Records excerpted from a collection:
========

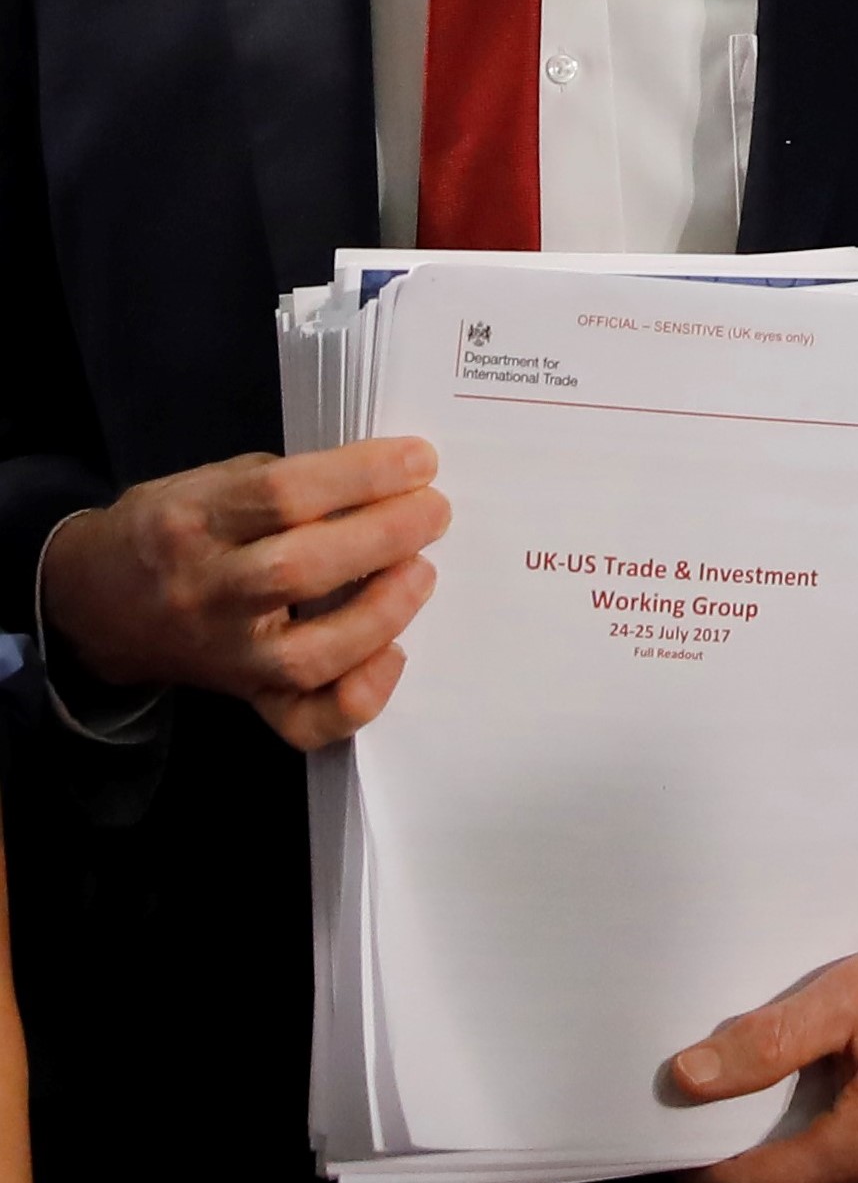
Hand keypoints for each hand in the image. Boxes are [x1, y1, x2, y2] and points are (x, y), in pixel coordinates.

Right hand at [37, 442, 446, 749]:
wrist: (98, 600)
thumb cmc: (176, 528)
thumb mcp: (210, 483)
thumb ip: (286, 484)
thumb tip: (389, 481)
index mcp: (192, 522)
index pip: (282, 495)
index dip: (360, 475)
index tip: (420, 460)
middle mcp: (206, 592)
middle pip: (297, 571)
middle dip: (383, 536)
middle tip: (434, 511)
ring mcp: (227, 654)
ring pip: (307, 655)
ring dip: (381, 613)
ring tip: (421, 572)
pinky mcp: (247, 696)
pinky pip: (303, 722)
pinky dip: (358, 699)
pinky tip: (394, 655)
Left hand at [672, 935, 857, 1182]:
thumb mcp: (848, 994)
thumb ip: (766, 1041)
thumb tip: (686, 1080)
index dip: (700, 1172)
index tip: (680, 1130)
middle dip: (747, 1161)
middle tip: (735, 1105)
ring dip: (792, 1162)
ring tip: (796, 1100)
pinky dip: (833, 1163)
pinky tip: (843, 1113)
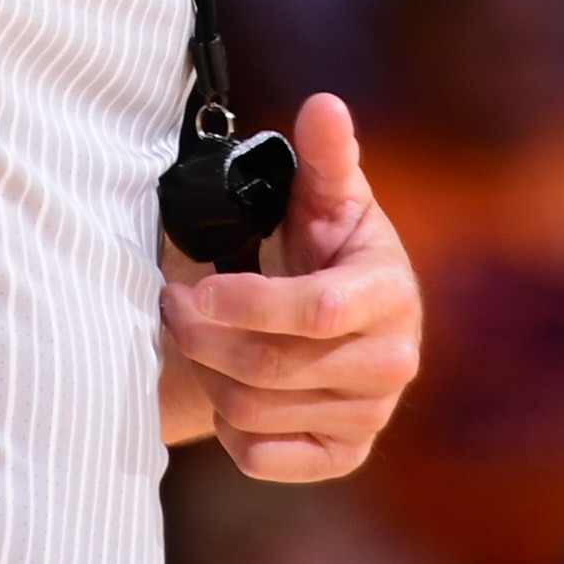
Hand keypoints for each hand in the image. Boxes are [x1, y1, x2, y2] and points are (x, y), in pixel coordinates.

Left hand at [159, 93, 420, 481]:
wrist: (344, 322)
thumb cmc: (328, 249)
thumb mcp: (327, 198)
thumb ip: (325, 155)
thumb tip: (323, 106)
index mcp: (390, 291)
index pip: (314, 310)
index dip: (244, 302)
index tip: (190, 289)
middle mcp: (393, 359)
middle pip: (273, 365)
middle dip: (203, 337)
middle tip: (169, 307)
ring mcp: (371, 413)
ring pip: (258, 411)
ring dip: (208, 376)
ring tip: (194, 340)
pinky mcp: (345, 454)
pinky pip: (266, 458)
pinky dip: (230, 429)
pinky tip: (227, 390)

========

# Task to complete
Exact copies of the entries above are needed, without their pictures.

# Output below
Hand keypoints for each hand in the image. Boxes are [x1, y1, x2, y2] and points are (x, y), in pixel coordinates.

Right hand at [37, 442, 446, 749]:
wrist: (98, 600)
thumb cmc: (176, 528)
thumb mcp: (210, 483)
thumb ip: (286, 484)
thumb tip: (389, 481)
index mcp: (192, 522)
index pip: (282, 495)
index dip: (360, 475)
index tip: (420, 460)
middle mcp: (206, 592)
middle pip: (297, 571)
middle dip: (383, 536)
middle tip: (434, 511)
ring mcp: (227, 654)
ring pip: (307, 655)
ring dip: (381, 613)
ring tip: (421, 572)
pinky mcp: (247, 696)
pinky pip: (303, 722)
pinky dip: (358, 699)
pinky tip: (394, 655)
Left hand at [672, 935, 857, 1182]:
thumb mcp: (848, 994)
thumb ip: (766, 1041)
thumb tip: (686, 1080)
index dip: (700, 1172)
index tip: (680, 1130)
middle dip: (747, 1161)
middle tip: (735, 1105)
ring dip: (792, 1162)
ring tip: (796, 1100)
pinky dip: (833, 1163)
pinky tip: (843, 1113)
Hand keypoints for each hand in the image. Boxes are [x1, y1, x2, y2] and points are (x, y), in pixel coordinates.

Left hand at [159, 93, 420, 481]:
wrist: (344, 322)
thumb cmc: (328, 249)
thumb mcp: (327, 198)
thumb ip: (325, 155)
thumb tip: (323, 106)
index mcp: (390, 291)
index pip: (314, 310)
index dip: (244, 302)
index tip: (190, 289)
middle mcp: (393, 359)
middle pip: (273, 365)
middle dip: (203, 337)
middle tip: (169, 307)
ring mcp: (371, 413)
ring pip: (258, 411)
ring dip: (208, 376)
ring tip: (194, 340)
pinky mcp: (345, 454)
pinky pip: (266, 458)
pinky dip: (230, 429)
pinky tip: (227, 390)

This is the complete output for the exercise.